▼

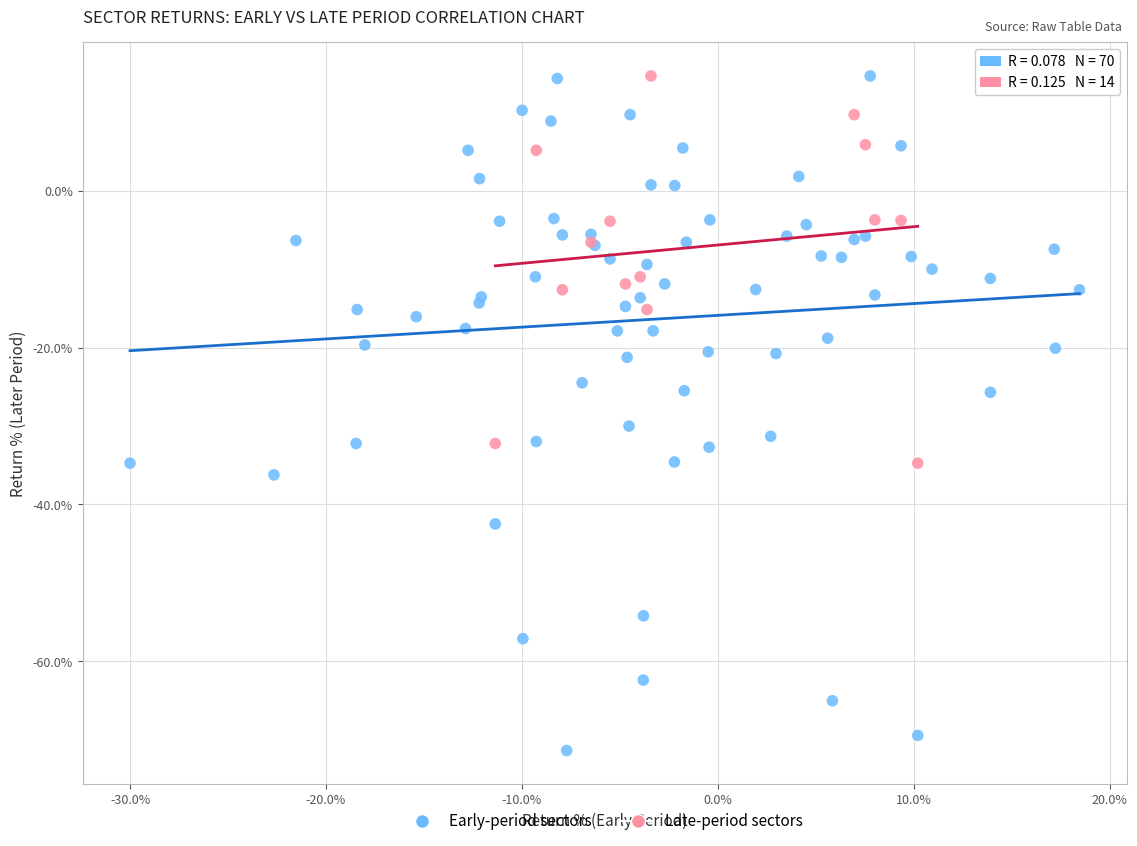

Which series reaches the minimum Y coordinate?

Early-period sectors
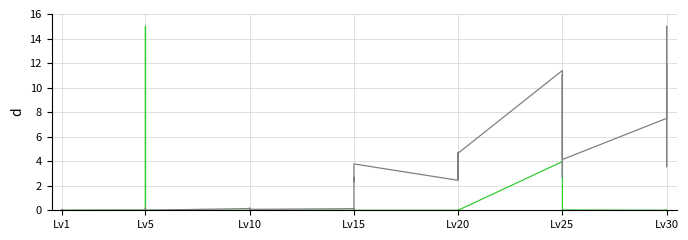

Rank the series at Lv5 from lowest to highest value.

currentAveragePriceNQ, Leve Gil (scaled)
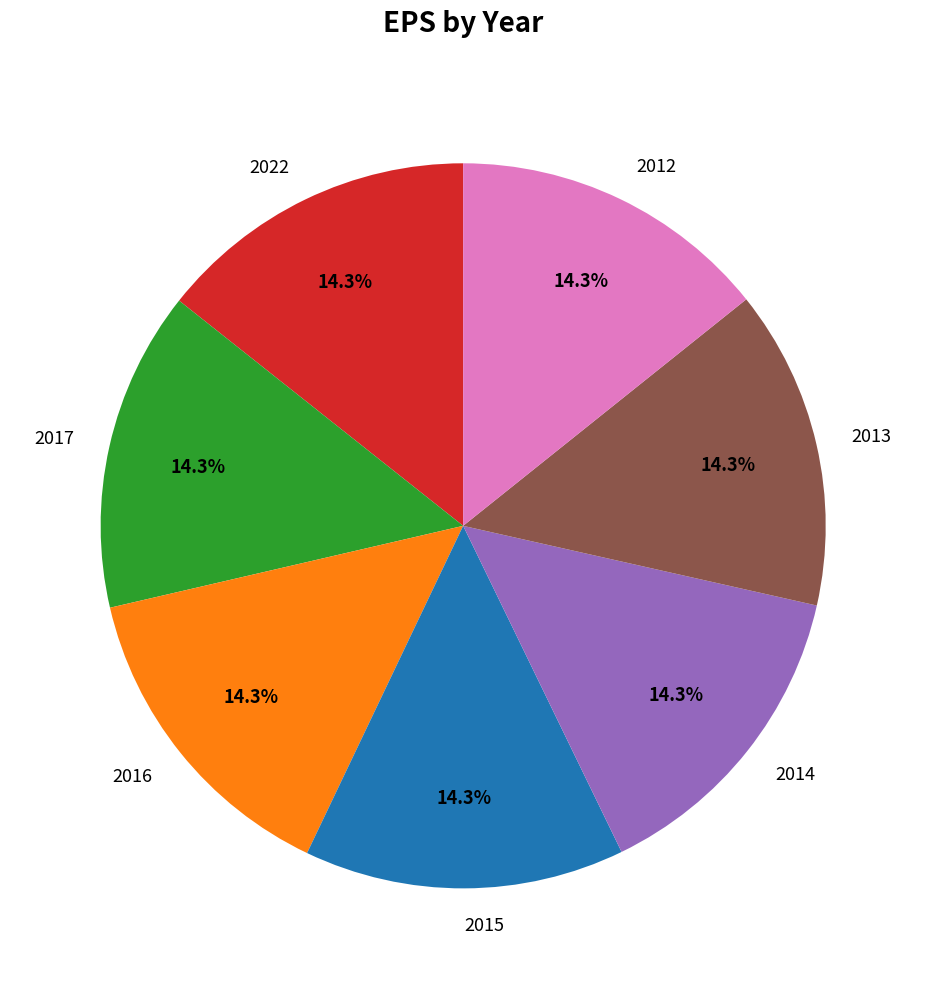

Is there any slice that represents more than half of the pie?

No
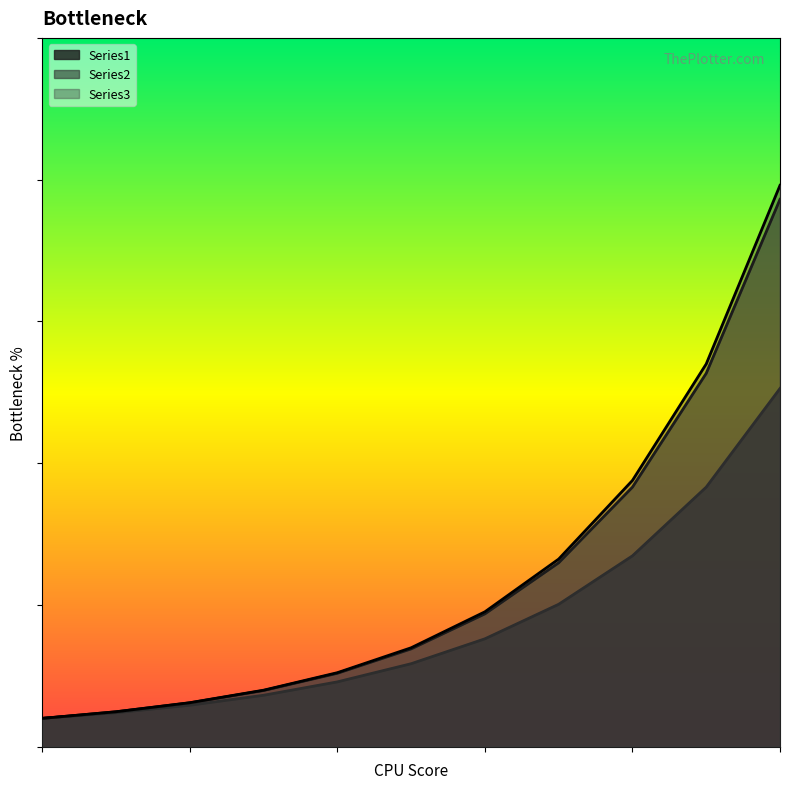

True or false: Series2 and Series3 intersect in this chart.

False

▲

* [ABOUT THIS EXERCISE]: Quote every item above word for word, leaving out the pictures.

* [REPLY TO THE EXERCISE]:
Which series reaches the minimum Y coordinate?

Early-period sectors

Rank the series at Lv5 from lowest to highest value.

currentAveragePriceNQ, Leve Gil (scaled)

Is there any slice that represents more than half of the pie?

No

True or false: Series2 and Series3 intersect in this chart.

False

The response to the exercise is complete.